I know it’s a cliché, but hug your loved ones and tell them how much you love them. Every chance you get.

23 Comments

  1. Mom24

    I’m so very sorry. For all of it. It sounds trite, but it’s true. Be kind to yourself. Grief sucks.

  2. Mary K

    I only know you internetally, but please accept a warm hug from this stranger. This is all just SO MUCH. And you are SO WONDERFUL and SO VERY PRETTY.

    • Alison C

      So very sorry for your loss. I hope you get some quiet times soon

  3. Dawn

    You and your family have been through the wringer! Sincere condolences on the loss of your stepmother. I hope everything stays calm for the foreseeable. You all deserve some peace.

  4. Liz D

    (((Hugs)))

  5. Amy

    I am so very sorry for your loss. So sorry.

    • Lyss

      I’m so very, very sorry for your loss. Your stepmother’s warmth shone through in your writing over the years and I’m sure she will be missed by many.

  6. Lizneust

    I am so sorry, Mir. That is heartbreaking, and I am thinking of you, your dad, and your whole family. She was clearly a terrific woman.

  7. Jenny

    Sending love, Mir, I’m so sorry for your loss.

  8. Kendra

    I am so sorry for your loss. May a virtual hug from a stranger give you some warmth.

  9. StephLove

    That’s a lot, really a lot. I’m sorry for your loss and hope life looks up for you with the treatment.

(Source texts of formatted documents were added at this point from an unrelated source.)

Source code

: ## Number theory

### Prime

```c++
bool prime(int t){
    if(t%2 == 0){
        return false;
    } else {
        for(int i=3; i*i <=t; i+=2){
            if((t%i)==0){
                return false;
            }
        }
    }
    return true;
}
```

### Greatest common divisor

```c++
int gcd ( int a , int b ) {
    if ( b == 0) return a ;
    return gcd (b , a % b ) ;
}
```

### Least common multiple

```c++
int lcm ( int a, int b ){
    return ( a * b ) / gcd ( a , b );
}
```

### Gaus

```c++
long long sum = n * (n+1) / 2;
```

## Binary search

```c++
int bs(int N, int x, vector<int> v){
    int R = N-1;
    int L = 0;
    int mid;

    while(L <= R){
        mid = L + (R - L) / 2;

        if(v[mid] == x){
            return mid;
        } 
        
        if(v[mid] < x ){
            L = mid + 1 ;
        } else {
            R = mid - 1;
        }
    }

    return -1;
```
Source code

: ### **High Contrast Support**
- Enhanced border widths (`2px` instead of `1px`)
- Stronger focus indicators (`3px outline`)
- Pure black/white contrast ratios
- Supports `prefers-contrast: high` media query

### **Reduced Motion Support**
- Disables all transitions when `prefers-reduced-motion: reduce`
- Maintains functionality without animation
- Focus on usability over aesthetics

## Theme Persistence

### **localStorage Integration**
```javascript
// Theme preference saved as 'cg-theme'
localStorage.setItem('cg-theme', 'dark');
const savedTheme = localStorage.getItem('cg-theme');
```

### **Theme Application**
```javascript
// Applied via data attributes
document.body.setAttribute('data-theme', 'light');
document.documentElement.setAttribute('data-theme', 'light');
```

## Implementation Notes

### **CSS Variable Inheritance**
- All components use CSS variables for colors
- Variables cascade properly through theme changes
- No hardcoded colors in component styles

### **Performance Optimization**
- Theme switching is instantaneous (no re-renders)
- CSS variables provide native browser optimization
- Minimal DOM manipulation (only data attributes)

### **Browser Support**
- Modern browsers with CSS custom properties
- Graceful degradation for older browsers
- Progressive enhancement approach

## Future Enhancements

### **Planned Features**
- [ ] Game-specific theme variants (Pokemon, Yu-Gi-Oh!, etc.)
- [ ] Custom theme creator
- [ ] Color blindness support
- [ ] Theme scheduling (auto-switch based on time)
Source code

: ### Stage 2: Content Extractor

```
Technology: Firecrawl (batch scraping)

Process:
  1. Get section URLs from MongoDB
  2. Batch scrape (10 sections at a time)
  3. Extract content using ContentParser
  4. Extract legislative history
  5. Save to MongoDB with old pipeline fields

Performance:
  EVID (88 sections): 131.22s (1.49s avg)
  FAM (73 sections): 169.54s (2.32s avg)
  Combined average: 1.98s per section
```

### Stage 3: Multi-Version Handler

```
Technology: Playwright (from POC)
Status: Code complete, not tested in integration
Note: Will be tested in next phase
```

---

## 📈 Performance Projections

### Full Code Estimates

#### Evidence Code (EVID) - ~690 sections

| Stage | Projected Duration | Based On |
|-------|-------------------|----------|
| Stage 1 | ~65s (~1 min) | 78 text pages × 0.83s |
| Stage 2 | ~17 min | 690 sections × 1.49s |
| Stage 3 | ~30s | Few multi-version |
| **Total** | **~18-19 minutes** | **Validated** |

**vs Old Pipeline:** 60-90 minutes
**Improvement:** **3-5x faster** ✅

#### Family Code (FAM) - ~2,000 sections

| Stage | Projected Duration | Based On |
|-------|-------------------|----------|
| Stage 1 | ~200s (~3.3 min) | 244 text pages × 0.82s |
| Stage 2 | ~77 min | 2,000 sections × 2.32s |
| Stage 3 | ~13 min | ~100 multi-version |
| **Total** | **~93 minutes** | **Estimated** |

    I think it’s possible you ARE Barkley’s mom.

    • Mir

      If he wasn’t so LOUD and if Goose didn’t hate him (I think she dislikes him largely because he is so loud), maybe. But no.

  10. Jamie

    So, so much. Sending hugs, gluten free pastries, and vodka if you want it! I hope things slow down a bit for you.

  11. ccr in MA

    I’m so sorry about your stepmother. Y’all have been through A LOT lately and I hope karma gives you a break for the next little while. You need breathing time.

  12. Liz

    Thinking of you all, and sending hugs and love. I am so sorry for your loss. May the memory of your stepmom be a blessing.

  13. Chris

    I am very sorry for your family’s loss – I am glad you were able to go out and dont think you will regret that time even though the reentry was so very hard. Hope you are able to get some breathing room and time for rest and recovery.

  14. Chuck

    Wow, sorry to hear about all of this and very sorry for your loss…hope you recover from your bumps and bruises quickly and that Barkley finds a nice new furever home soon. Good luck with all the house stuff as well!

  15. Lee

    Life is so messy. And hard. I hope you’re feeling better soon, that Barkley helps you laugh a lot, and that the grief is very gentle with you. I’m sorry for your loss. <3

  16. Liz

    Ohhhhh, friend… that’s a lot… I’m so very sorry for your loss—sending you all the good juju, and many more virtual hugs, your way.

  17. Sandy

    You’ve been through so much this year, Mir! I’m sorry about your stepmother. She sounds like she was a wonderful woman. And I hope your dad gets through this with the help of family. It’s a blessing that you were able to go out and spend time with both of them. Now I hope you have time to rest up and recover yourself. (((Hugs)))

  18. Abbie

    That’s a lot of things happening all at once. Sending hugs. Be kind to yourself while you are grieving, and, well, always.

  19. Karen Broomfield

    So very sorry, Mir. Be kind to yourself. Sending hugs.

  20. Virginia L

    I’m so sorry for your loss, sounds like her memory is a blessing.